PARTS OF THE EXERCISE
1) Using the front-end development post, decide whether each statement agrees with it: (a) a front-end developer works with HTML, CSS and JavaScript; (b) the three specialisations are limited to web development; (c) a Web browser acts as a server. Answer yes or no for each, and quote the deciding words.
2) According to the front-end development post, what does it mean to "keep it vanilla"?
3) Copy the front-end development post starting with "Welcome to another" and going on through "tv for example.", and replace "specialisations" with "specialties" wherever it appears.

PROVIDED TEXT
═══

Learn to Code: How to get started with front-end development in 2021
Photo by ThisisEngineering RAEng on Unsplash

Welcome to another edition from our Learn to Code series, in this edition we will focus on Front-end development and the resources that help you get started. This post will mostly just scratch the surface of what front-end development really is, but you will know enough to get started.

If you are new to coding and web development, we can assure you that the world of web development is a vast sea of knowledge.

Web development and its various specialisations

When we talk about web development we often hear about various different specialisations. These 3 are the most common roles that still stand after many years of a constantly evolving environment.

Funny thing though, these 3 specialisations aren’t necessarily limited to web development. Besides web pages, you can build apps and all kinds of user interfaces (UI in short), such as the user interface on your tv for example.

Hold on… What are user interfaces?

A Web user interface or Web app allows the user to interact with content or software running on a remote server through a Web browser. The content or Web page is downloaded from the Web server and the user can interact with this content in a Web browser, which acts as a client. 

https://en.wikipedia.org/wiki/User_interface


To use the interface we need something to translate our commands, this can be a keyboard, mouse, touch, speech, a camera and gestures… 
Let’s leave it at that for now and dive further into front-end development.

So what is front-end development?

To keep it simple: You just surfed to this blog, right? And everything that you see here on this blog, the things you are interacting with is mostly the work of a front-end developer. This is one of those interface types I mentioned earlier.

A front-end developer uses HTML, CSS and JavaScript to do their work. You might have heard of things such as React, Vue, Sass and many other libraries and tools. But all of these boil back down to HTML, CSS and JavaScript. So look at these 3 languages as your starting point and core knowledge for becoming a front-end developer. Once you know the basics pretty well, you can choose whatever framework or library you want. Or hey, just keep it vanilla — meaning to only use the HTML/CSS/JS stack– which definitely has benefits that are often overlooked!

═══

DATA LISTING
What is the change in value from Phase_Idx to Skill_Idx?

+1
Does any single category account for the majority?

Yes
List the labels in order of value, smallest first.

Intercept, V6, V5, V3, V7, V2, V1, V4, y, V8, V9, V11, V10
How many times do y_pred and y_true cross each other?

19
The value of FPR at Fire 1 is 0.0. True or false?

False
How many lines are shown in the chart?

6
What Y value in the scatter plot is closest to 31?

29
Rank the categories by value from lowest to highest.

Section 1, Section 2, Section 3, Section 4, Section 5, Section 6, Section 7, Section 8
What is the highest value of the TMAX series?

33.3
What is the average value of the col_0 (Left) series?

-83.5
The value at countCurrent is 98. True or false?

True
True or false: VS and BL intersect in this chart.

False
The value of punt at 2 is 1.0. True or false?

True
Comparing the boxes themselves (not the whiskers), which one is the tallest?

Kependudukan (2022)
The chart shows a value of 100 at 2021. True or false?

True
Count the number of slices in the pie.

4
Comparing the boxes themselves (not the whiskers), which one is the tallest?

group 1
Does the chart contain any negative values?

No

═══

OUTPUTS BY TASK
1)
(a) Yes: "A front-end developer uses HTML, CSS and JavaScript to do their work."
(b) No: "these 3 specialisations aren’t necessarily limited to web development."
(c) No: "the user can interact with this content in a Web browser, which acts as a client."

2) It means to only use the HTML/CSS/JS stack.

3)
Welcome to another edition from our Learn to Code series, in this edition we will focus on Front-end development and the resources that help you get started. This post will mostly just scratch the surface of what front-end development really is, but you will know enough to get started.

If you are new to coding and web development, we can assure you that the world of web development is a vast sea of knowledge.

Web development and its various specialties

When we talk about web development we often hear about various different specialties. These 3 are the most common roles that still stand after many years of a constantly evolving environment.

Funny thing though, these 3 specialties aren’t necessarily limited to web development. Besides web pages, you can build apps and all kinds of user interfaces (UI in short), such as the user interface on your tv for example.